Table 4 Summary of data records.

Full size table

Technical Validation

The evaluation metrics used in this study are precision, recall and F-score. Precision is the fraction of the correct (“True”) data in the database, recall is the fraction of the data relation that is extracted from the entire records in papers, and F-score is the harmonic mean of precision and recall. The metrics are given by:

$$Precision=\frac{TP}{TP+FP}$$

(2)

$$Recall=\frac{TP}{TP+FN}$$

(3)

$${\rm{F}} \mbox{-} {\rm{score}}=2\cdot \frac{Precision\cdot Recall}{Precision+Recall}$$

(4)

where TP denominates true positive, FP false positive, and FN false negative.

As mentioned previously, a Correctness column was added to the database for validation use. By shuffling the database randomly, a total of 500 data records were used as a test dataset for evaluating precision. Since the number of data records for certain property types in this test dataset is much smaller compared to the other properties, more data records with those properties were added manually. For a single data record, it was assigned as “True” if the compound name, value, property and unit were matched to the original text from the paper. The record was classified as “False” if the errors were of one of the four types: “Incomplete composites” (F1), “Incorrect name” (F2), “Incorrect match” (F3), and “Interdependency error” (F4). These manually determined True/False values were added to the Correctness column, which can also be found in the GUI by sorting Correctness. From these 500 random data records, 51 records with different DOIs were selected for the estimate of recall. For each DOI, the number of relations in the source paper was counted, and then we compared it with the number of data records extracted in our database. Recall is thus determined as the fraction of relations which were extracted from the entire records in original papers. The details of the recall validation results can be found in the Supplementary Information^{33,34,35,36,37,38,39,40,41,42,43,44,45,46,47,48,49,50,51,52,53,54,55,56,57,58,59,60,61,62,63,64,65,66,67,68,69,70,71,72,73,74,75,76,77,78,79,80,81,82,83}.
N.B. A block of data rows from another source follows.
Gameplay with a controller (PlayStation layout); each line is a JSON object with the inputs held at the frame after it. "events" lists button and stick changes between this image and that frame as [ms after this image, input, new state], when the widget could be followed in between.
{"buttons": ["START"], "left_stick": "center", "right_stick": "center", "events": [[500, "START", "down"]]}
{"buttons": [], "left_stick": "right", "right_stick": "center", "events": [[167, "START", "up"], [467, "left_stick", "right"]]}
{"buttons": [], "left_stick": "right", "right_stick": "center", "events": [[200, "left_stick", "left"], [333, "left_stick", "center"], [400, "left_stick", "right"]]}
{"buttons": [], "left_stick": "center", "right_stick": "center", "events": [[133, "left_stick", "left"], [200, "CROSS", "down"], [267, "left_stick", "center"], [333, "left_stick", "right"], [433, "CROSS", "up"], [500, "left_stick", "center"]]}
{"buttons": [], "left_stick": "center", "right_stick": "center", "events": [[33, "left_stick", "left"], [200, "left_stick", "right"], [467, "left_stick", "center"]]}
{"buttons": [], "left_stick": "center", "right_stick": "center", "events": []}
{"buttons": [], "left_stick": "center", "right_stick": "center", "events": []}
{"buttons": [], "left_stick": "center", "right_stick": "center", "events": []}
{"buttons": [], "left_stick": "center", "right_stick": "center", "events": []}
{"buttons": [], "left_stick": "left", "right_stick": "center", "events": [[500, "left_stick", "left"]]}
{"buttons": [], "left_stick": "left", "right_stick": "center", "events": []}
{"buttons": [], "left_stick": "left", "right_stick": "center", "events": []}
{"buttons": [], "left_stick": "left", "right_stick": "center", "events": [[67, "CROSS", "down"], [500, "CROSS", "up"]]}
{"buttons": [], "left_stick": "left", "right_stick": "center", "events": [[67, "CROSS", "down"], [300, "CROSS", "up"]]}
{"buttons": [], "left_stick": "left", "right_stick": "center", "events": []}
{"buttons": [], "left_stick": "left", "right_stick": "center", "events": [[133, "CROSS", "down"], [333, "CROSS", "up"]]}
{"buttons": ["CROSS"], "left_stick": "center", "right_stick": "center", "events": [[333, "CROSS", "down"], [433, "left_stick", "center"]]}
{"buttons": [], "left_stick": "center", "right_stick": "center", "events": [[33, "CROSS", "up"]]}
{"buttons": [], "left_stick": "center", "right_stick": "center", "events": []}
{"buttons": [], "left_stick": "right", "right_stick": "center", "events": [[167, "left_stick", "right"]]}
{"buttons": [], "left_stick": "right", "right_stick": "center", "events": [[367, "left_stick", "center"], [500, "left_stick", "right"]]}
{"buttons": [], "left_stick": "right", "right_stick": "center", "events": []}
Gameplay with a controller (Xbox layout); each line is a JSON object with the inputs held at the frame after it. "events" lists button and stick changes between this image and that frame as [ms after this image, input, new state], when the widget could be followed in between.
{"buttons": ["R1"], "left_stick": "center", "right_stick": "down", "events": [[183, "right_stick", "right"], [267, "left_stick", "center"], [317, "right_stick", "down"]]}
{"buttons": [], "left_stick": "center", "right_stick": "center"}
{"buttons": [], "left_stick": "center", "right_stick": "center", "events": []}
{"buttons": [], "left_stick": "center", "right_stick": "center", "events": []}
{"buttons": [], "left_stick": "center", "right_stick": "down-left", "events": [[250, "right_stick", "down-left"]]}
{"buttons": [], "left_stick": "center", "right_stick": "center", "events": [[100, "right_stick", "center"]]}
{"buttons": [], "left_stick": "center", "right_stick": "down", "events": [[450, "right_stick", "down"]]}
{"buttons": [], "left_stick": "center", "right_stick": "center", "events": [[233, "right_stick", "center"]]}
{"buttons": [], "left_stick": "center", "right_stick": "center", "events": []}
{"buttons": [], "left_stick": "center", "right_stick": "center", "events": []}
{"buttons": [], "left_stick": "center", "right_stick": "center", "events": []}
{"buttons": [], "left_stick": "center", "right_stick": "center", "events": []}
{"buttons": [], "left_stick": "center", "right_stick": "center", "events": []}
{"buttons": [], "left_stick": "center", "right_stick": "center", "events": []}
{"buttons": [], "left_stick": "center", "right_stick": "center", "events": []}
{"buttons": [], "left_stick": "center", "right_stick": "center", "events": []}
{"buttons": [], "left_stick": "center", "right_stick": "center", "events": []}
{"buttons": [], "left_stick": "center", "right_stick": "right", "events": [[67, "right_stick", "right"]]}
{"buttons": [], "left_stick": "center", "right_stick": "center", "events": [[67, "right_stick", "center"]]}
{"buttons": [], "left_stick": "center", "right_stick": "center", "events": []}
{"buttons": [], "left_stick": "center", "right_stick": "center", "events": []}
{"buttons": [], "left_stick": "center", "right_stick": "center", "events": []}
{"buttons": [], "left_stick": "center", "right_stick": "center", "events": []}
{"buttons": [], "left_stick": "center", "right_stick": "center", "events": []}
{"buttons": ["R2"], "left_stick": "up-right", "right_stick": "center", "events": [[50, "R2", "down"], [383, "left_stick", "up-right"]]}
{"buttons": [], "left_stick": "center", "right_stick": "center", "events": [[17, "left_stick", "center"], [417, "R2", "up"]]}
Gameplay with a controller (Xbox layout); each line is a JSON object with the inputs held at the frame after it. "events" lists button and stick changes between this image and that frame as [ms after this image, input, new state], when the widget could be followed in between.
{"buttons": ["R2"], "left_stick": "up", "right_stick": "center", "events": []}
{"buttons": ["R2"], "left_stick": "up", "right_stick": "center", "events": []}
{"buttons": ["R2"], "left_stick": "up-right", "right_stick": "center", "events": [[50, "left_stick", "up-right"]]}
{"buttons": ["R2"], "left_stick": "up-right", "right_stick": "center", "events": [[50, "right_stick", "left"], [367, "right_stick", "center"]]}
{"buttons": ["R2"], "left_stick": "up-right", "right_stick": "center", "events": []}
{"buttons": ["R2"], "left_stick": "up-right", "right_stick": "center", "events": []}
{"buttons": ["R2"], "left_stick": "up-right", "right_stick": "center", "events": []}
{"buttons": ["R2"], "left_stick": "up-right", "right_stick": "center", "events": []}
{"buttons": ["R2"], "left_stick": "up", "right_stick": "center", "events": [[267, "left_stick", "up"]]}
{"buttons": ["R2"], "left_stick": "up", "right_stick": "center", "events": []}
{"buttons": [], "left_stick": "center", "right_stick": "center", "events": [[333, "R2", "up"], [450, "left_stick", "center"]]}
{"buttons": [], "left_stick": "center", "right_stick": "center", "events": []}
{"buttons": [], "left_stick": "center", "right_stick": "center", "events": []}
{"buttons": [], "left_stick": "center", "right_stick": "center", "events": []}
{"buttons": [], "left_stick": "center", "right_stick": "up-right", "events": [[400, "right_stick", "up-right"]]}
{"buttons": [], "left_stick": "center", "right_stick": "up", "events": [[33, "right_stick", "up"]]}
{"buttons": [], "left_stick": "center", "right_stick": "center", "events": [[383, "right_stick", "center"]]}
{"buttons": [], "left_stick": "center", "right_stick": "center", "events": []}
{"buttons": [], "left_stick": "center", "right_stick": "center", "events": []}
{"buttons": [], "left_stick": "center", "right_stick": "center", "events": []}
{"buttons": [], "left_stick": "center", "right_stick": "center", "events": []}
The precision and recall for the five examined material properties are shown in Table 5. The overall precision is 80.0%, with precision on individual properties ranging from 75.7–83.3%. 80% is generally considered to be comparable to human error for manual data extraction, while the small range quoted (Δ = 7.6%) evidences good consistency across all properties. Conductivity and energy are the two properties with slightly lower precision of around 70%. This is a reflection of the relatively small number of conductivity and energy data, which limits the overall performance of this database. The overall recall (59.1%) means that only about three fifths of the data records were extracted from text; this is due to the somewhat strict criteria applied to the data cleaning process after the data extraction stage.

Table 5 Precision, recall, and F-score values of the database for the five material properties.

Full size table

Table 6 shows the four types of errors that may lead to a restriction in precision. Most errors arise from an “incorrect match” (F3), which typically occurs in sentences that contain more than one chemical compound or property value, where the parser fails to attribute the data to the correct one. The second most common source of error arises from “incomplete composites” (F1), which means that only a part of the entire composite or device pairs is extracted. For instance, only the name “rGO” is extracted for the composite material, “N-ZnSe@rGO”. The error “incorrect names” (F2) refers to errors such as invalid chemical names which should be removed. Both F1 and F2 are a known problem of CNER. In due course, an improvement in CNER could help improve the accuracy of the database. Interdependency error accounts for 7% of the data extraction errors. This, is expected, owing to the logic of the interdependency rule. However, while the interdependency logic restricts the database precision, it greatly improves its recall, so it should not be abandoned.

Table 6 Individual error sources errors of the data and their percentages.

Full size table

Nonetheless, the relatively modest overall recall is reasonable, when considering that maintaining a high precision was the priority, i.e. ensuring that the information that is entered into the database is indeed correct. The property parser rules are sufficiently specific to each property, such that most of the remaining errors that withhold a higher precision are systematic in their origin. Thus, the database afforded seems to have the best precision that we can obtain without reducing the size of the dataset substantially; if we impose even stricter parser rules, this would naturally increase the precision, but it would lead to a great loss of data.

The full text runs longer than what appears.